Pour ce seul motif, la
décision attaquée souffre donc d'un vice de procédure justifiant son
annulation; il est donc inutile d'examiner les autres griefs soulevés par le
groupement recourant en relation avec l'abus, par l'autorité intimée, de la
liberté d'appréciation qui lui est reconnue dans le cadre de l'adjudication du
marché.
a) Il résulte des
considérations qui précèdent que le recours doit être admis partiellement, la
décision d'adjudication litigieuse étant annulée. Il n'y a en revanche pas lieu
d'accueillir ici la conclusion du groupement recourant, lequel a prié le
tribunal de réformer la décision attaquée en ce sens que le marché concerné lui
soit adjugé; l'offre de base du groupement recourant n'ayant pas été notée
durant la phase d'adjudication (cf. considérant 3c/aa, supra), il n'a, en
l'état de la procédure, pas été démontré que celle-ci était la plus avantageuse
d'un point de vue économique.
La cause sera renvoyée
à la municipalité pour nouvelle décision; celle-ci aura la faculté de reprendre
la procédure ab ovo ou de la poursuivre en limitant celle-ci aux deux
concurrents ici en lice, pour autant qu'elle arrête à nouveau, puis leur
annonce les critères d'adjudication, avant d'inviter l'une et l'autre à
présenter une nouvelle offre complétée.
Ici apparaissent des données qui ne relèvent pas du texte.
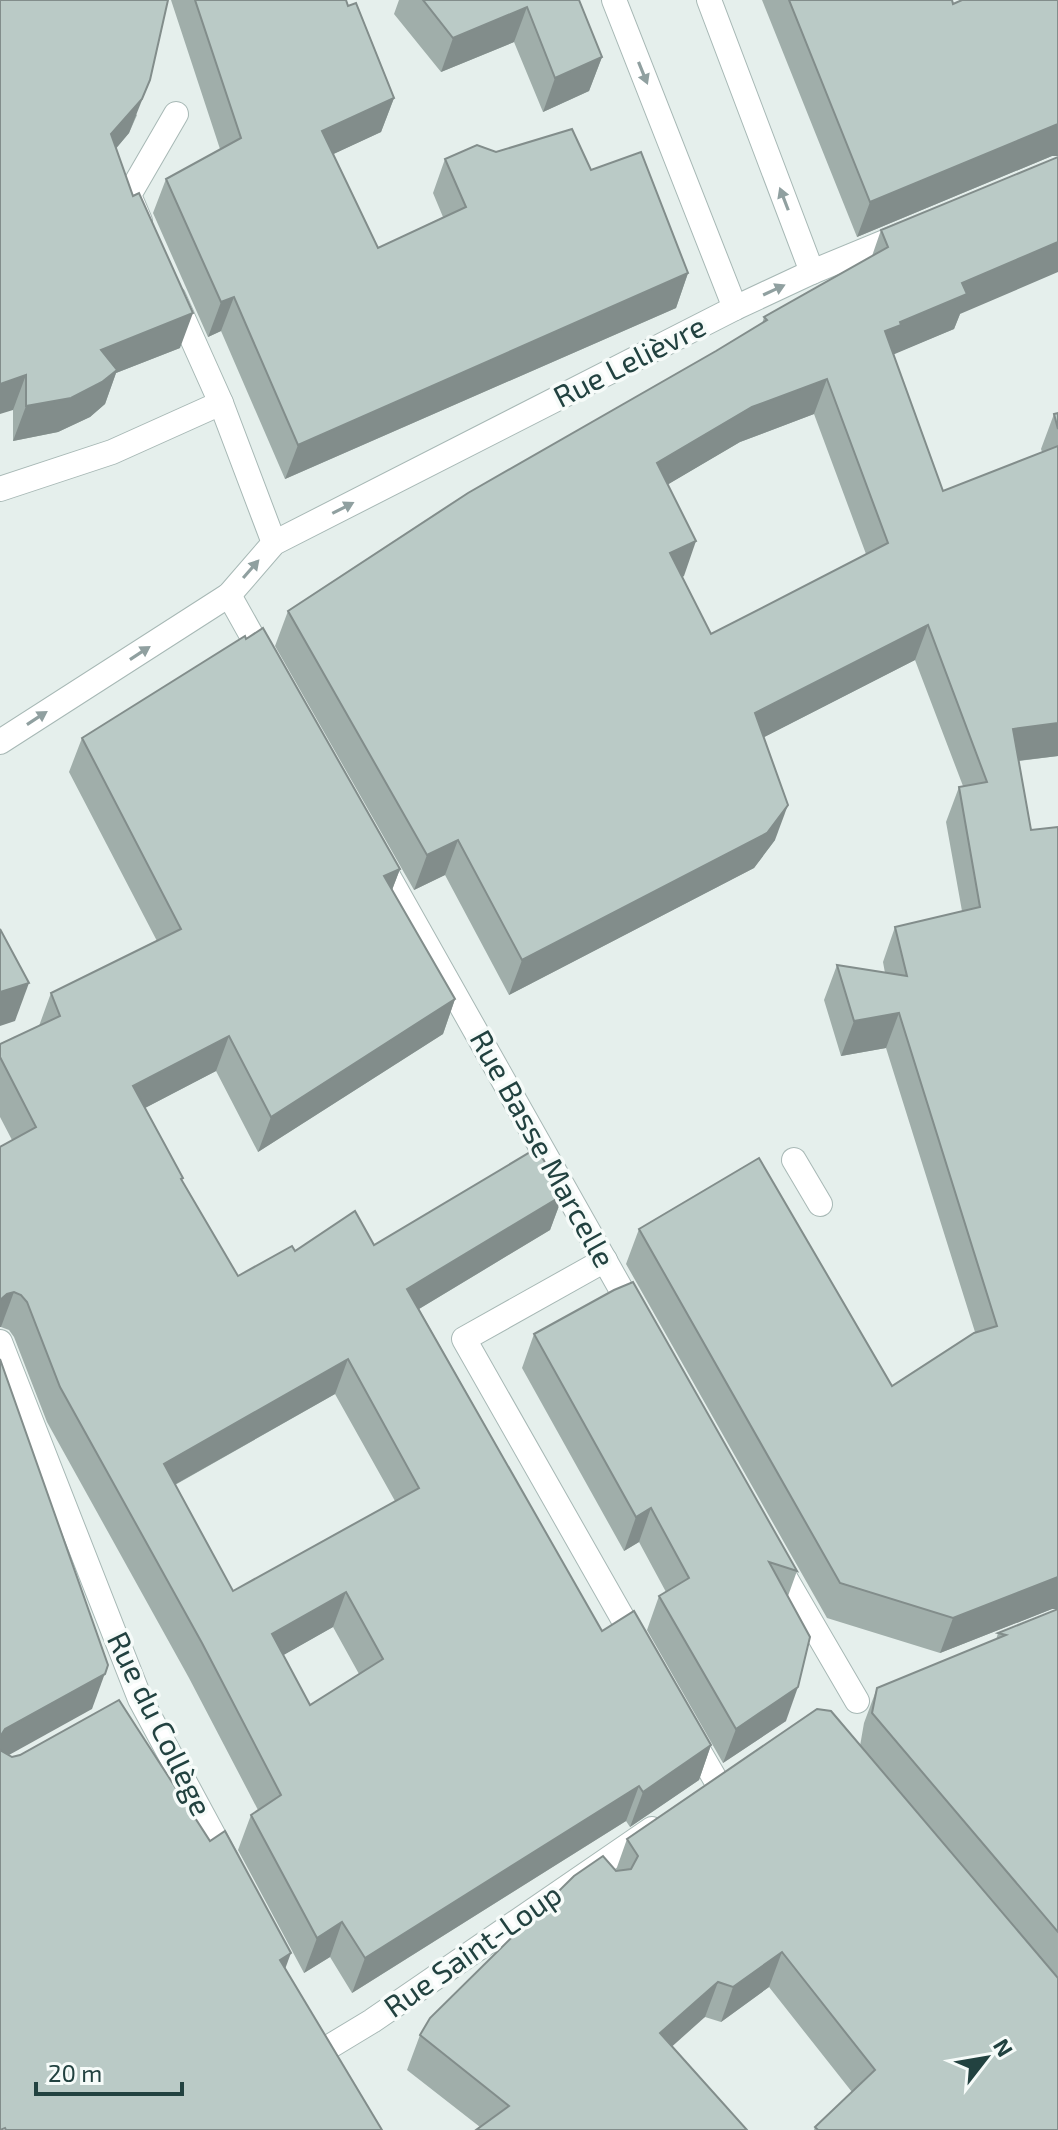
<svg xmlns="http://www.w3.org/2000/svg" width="1058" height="2130" viewBox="0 0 1058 2130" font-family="'Exo 2',sans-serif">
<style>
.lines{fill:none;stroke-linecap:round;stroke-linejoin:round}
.minor-casing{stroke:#a7b8b5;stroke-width:26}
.minor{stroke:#fff;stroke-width:24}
.wall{fill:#a0aeaa;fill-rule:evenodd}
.shaded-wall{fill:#828d8b}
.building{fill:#bacac6;stroke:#828d8b;stroke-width:2;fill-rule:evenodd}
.oneway{fill:#90a0a0}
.labels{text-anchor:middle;stroke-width:7;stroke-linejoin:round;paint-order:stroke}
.street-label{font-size:30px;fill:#224240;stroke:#f6fbf9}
</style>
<rect width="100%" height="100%" fill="#e5efec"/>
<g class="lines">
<defs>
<g id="minor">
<path d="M 614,0 L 735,308"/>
<path d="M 709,0 L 812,272"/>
<path d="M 140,221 L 129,195 L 176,114"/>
<path d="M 174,298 L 221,403 L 274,543"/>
<path d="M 0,489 L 112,452 L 221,403"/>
<path d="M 229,595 L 267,663"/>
<path d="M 0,742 L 229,595 L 274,543 L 735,308 L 812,272 L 904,234"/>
<path d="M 378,858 L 635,1314"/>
<path d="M 794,1160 L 820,1204"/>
<path d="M 605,1260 L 464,1339 L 639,1647"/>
<path d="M 0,1342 L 140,1699 L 230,1866"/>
<path d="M 776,1562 L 857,1701"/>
<path d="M 689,1734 L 718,1784"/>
<path d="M 329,2047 L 372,2021 L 652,1829"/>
</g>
</defs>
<use href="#minor" class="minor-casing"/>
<use href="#minor" class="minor"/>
</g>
<g class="wall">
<path d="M 0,0 L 137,115 L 129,133 L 116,148 L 180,348 L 116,373 L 105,404 L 90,417 L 58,432 L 13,441 L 13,410 Z"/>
<path d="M 171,0 L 346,0 L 394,98 L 381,132 L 333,154 L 378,248 L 443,217 L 433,193 L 445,159 L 496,152 L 591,170 L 688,273 L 676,308 L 285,479 L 221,331 L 208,337 L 153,213 L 166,179 L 220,149 Z"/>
<path d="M 399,0 L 579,0 L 602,57 L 589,91 L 543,112 L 514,42 L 441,72 L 394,14 Z"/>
<path d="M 762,0 L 952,0 L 953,4 L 1058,0 L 1058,156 L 1052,156 L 857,237 Z"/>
<path d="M 881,230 L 960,314 L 954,329 L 893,354 L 943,491 L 1042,452 L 1041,449 L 1054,414 L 1058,413 L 1058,756 L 1019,761 L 1058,1609 L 1052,1609 L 940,1653 L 827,1618 L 626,1264 L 639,1229 L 892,1386 L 975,1332 L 886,1048 L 841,1056 L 824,1000 L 837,965 L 885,973 L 883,962 L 895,927 L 962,911 L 946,822 L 959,787 L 963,786 L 915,660 L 764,737 L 775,840 L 754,868 L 509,995 L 445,875 L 414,890 L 275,646 L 288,611 L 762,324 L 764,317 L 872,256 ZM 814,414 L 866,554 L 711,634 L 682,577 L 684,576 L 668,484 L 740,442 Z"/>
<path d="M 82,738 L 400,869 L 392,890 L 455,999 L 443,1034 L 258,1152 L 216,1071 L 145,1108 L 182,1180 L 238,1276 L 295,1251 L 374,1245 L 563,1195 L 550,1230 L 419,1309 L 602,1631 L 711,1745 L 699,1780 L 630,1827 L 626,1821 L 352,1993 L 330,1957 L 304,1973 L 238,1850 L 251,1815 L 258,1810 L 189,1678 L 47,1422 L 14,1337 L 9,1330 L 1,1327 L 12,1140 L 0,1117 L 0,1044 L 39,1026 L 51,993 L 157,941 L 69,772 ZM 335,1394 L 395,1501 L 233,1591 L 175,1485 ZM 333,1627 L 359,1674 L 310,1705 L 283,1655 Z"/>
<path d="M 534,1334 L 797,1571 L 788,1596 L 786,1721 L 723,1763 L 647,1630 L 659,1596 L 666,1592 L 639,1542 L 624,1551 L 522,1368 Z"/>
<path d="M 1058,1609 L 1058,2130 L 814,2130 L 815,2127 L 852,2092 L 769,1987 L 721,2022 L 705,2017 L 480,2127 L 407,2070 L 420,2035 L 616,1870 L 627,1839 L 860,1746 L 864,1723 L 877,1688 L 996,1640 L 998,1633 Z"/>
</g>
<g class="shaded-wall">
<path d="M 527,7 L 514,42 L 441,72 L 453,38 Z"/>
<path d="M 602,57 L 589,91 L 543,112 L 555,78 Z"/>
<path d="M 150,80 L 129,133 L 99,169 L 111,134 Z"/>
<path d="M 394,98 L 381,132 L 310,165 L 322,131 Z"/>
<path d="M 1058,124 L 1058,156 L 1052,156 L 857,237 L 870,202 Z"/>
<path d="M 1058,242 L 1058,272 L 960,314 L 954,329 L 890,356 L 885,331 L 962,283 Z"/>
<path d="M 688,273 L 676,308 L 285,479 L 298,445 Z"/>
<path d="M 234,297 L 221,331 L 208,337 L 221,302 Z"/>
<path d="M 193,313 L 180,348 L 116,373 L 105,404 L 90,417 L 58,432 L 13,441 L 26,406 L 101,350 Z"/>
<path d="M 26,375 L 13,410 L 0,414 L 0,384 Z"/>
<path d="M 827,379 L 814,414 L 740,442 L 645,498 L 657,463 L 752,407 Z"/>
<path d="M 696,541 L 684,576 L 657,588 L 670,553 Z"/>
<path d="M 928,625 L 915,660 L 743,748 L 755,713 Z"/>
<path d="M 1058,723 L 1058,756 L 1000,763 L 1013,729 Z"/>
<path d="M 788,805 L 775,840 L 754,868 L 509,995 L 522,960 Z"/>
<path d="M 458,840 L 445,875 L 414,890 L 427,855 Z"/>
<path d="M 400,869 L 387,903 L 384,876 Z"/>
<path d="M 29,983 L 15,1021 L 0,1026 L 0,992 Z"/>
<path d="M 455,999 L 443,1034 L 258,1152 L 271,1117 Z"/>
<path d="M 899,1013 L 886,1048 L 841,1056 L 854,1021 Z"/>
<path d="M 229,1036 L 216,1071 L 120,1121 L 133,1086 Z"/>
<path d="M 563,1195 L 550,1230 L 394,1324 L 407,1289 Z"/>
<path d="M 14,1292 L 1,1327 L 0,1327 L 0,1300 L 7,1294 Z"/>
<path d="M 348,1359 L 335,1394 L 151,1498 L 164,1464 Z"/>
<path d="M 651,1508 L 639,1542 L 624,1551 L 636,1517 Z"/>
<path d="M 1058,1577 L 1058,1609 L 1052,1609 L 940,1653 L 953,1618 Z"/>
<path d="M 346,1592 L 333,1627 L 259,1669 L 272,1634 Z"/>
<path d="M 108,1665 L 92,1709 L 0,1760 L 0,1737 L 5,1729 Z"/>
<path d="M 798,1687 L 786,1721 L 723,1763 L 736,1729 Z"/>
<path d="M 711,1745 L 699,1780 L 630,1827 L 643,1792 Z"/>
<path d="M 639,1786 L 626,1821 L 352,1993 L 365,1958 Z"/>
<path d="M 342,1922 L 330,1957 L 304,1973 L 317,1938 Z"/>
<path d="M 782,1952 L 769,1987 L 721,2022 L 733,1987 Z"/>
<path d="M 291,1953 L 278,1988 L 280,1960 Z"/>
<path d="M 718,1982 L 705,2017 L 648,2068 L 660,2033 Z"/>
</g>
<g class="building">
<path d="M 0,0 L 168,0 L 150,80 L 142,99 L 111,134 L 133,196 L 139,193 L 193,313 L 101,350 L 117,370 L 102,382 L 71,398 L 26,406 L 26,375 L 0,384 Z"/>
<path d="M 195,0 L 346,0 L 348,6 L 356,3 L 394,98 L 322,131 L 378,248 L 466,207 L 445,159 L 477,145 L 496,152 L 572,129 L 591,170 L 641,152 L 688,273 L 298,445 L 234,297 L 221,302 L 166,179 L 241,138 Z"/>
<path d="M 423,0 L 579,0 L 602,57 L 555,78 L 527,7 L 453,38 Z"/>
<path d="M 789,0 L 952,0 L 953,4 L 962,0 L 1058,0 L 1058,124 L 870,202 Z"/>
<path d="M 1058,157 L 1058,242 L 962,283 L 967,294 L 900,322 L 901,325 L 885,331 L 943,491 L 1058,446 L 1058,723 L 1013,729 L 1031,830 L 1058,827 L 1058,1577 L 953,1618 L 840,1583 L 639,1229 L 759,1158 L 892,1386 L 974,1333 L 997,1326 L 899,1013 L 854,1021 L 837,965 L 907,976 L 895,927 L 980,907 L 959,787 L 987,782 L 928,625 L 755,713 L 788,805 L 767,833 L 522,960 L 458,840 L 427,855 L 288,611 L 468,493 L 716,351 L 767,320 L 764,317 L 888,247 L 881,230 ZM 827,379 L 888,543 L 711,634 L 670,553 L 696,541 L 657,463 L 752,407 Z"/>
<path d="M 1058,413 L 1058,429 L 1054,414 Z"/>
<path d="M 263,628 L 400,869 L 384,876 L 455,999 L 271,1117 L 229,1036 L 133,1086 L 183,1178 L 181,1179 L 238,1276 L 292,1246 L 295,1251 L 355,1211 L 374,1245 L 537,1148 L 563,1195 L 407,1289 L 602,1631 L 634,1611 L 711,1745 L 643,1792 L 639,1786 L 365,1958 L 342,1922 L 317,1938 L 251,1815 L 281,1795 L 202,1643 L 60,1387 L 27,1302 L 21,1295 L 14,1292 L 7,1294 L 0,1300 L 0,1147 L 36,1127 L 0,1057 L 0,1044 L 60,1016 L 51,993 L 181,929 L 82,738 L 245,636 L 246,639 ZM 348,1359 L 419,1488 L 233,1591 L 164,1464 ZM 346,1592 L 383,1659 L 310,1705 L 272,1634 Z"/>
<path d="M 0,929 L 29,983 L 0,992 Z"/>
<path d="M 633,1282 L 797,1571 L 769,1562 L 810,1637 L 798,1687 L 736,1729 L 659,1596 L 689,1578 L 651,1508 L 636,1517 L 534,1334 L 614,1290 Z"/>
<path d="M 0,1359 L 108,1665 L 105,1674 L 5,1729 L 0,1737 Z"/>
<path d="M 1058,1609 L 1058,1932 L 872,1713 L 877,1688 L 1006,1635 L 998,1633 Z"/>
<path d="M 119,1700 L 210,1841 L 225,1831 L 291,1953 L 280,1960 L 382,2130 L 6,2130 L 5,2128 L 0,2130 L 0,1750 L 12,1757 L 20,1755 Z"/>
<path d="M 817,1709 L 831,1711 L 1058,1978 L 1058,2130 L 818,2130 L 815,2127 L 875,2070 L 782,1952 L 733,1987 L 718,1982 L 660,2033 L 747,2130 L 476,2130 L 509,2106 L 420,2035 L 430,2018 L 574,1876 L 603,1856 L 616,1871 L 631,1869 L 638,1856 L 627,1839 Z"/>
</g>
<defs><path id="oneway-solid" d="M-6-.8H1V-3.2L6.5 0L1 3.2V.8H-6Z" transform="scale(2)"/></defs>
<g class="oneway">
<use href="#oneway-solid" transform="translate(643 73) rotate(68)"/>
<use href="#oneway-solid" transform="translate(784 199) rotate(-111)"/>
<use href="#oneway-solid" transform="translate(774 290) rotate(-25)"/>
<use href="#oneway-solid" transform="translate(343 508) rotate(-27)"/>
<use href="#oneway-solid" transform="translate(251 569) rotate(-49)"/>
<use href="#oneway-solid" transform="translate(140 653) rotate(-33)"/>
<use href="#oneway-solid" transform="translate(37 718) rotate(-33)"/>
</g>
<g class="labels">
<g class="street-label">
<text transform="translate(630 362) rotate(-27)" y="10">Rue Lelièvre</text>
<text transform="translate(542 1149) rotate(61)" y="10">Rue Basse Marcelle</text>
<text transform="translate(159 1724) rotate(64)" y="10">Rue du Collège</text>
<text transform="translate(473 1951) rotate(-35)" y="10">Rue Saint-Loup</text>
</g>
</g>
<g transform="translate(986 2058) rotate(59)" stroke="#f6fbf9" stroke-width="6" paint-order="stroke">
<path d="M0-6L14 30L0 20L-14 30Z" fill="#224240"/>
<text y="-12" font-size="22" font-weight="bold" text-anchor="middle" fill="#224240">N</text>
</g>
<path d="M36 2082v12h146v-12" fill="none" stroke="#224240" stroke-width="4"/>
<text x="48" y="2082" font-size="24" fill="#224240" stroke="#f6fbf9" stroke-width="6" paint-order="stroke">20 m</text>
</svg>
Le Tribunal administratif confirme ici
la solution qu'il avait par ailleurs adoptée dans l'arrêt GE 00/091, déjà cité
(v. dans ce sens, JAAC 62.80, décision de la Commission fédérale de recours en
matière de marchés publics du 28 avril 1998, cons. 3c; contra toutefois,
Vincent Carron et Jacques Fournier, La protection juridique dans la passation
des marchés publics, Fribourg 2001, p. 127 et ss, not. 129; v. en outre sur ce
point, Evelyne Clerc, L'ouverture des marchés publics: Effectivité et
protection juridique, thèse Fribourg 1997, p. 556).
b) La Commune de
Montreux succombant, il se justifie de mettre l'émolument d'arrêt à sa charge,
ce en application de l'art. 55 al. 2 LJPA. En outre, des dépens, également mis
à charge de cette dernière, seront alloués au groupement recourant, dans la
mesure où ce dernier a plaidé avec succès avec l'assistance d'un conseil; en
revanche, ni la municipalité, ni l'entreprise adjudicataire n'ont droit à des
dépens.
Dispositif
Par ces motifs
le Tribunal administratif
arrête:
I. Le recours est
admis.
II. La décision du
8 mars 2002 de la Municipalité de Montreux adjugeant les travaux liés à
l'extension du collège Rambert et à la rénovation des façades existantes à
Y.________ SA, est annulée, la cause lui étant renvoyée pour nouvelle décision
dans le sens des considérants.
III. L'émolument
d'arrêt, fixé à 5'000 (cinq mille) francs, est mis à la charge de la Commune de
Montreux.
IV. Il est alloué
au Groupement X.________, solidairement entre elles, des dépens, arrêtés à
4'000 (quatre mille) francs, à charge de la Commune de Montreux.
Lausanne, le 9 juillet 2002
Le président: Le
greffier:
Le présent arrêt est communiqué aux
destinataires de l'avis d'envoi ci-joint.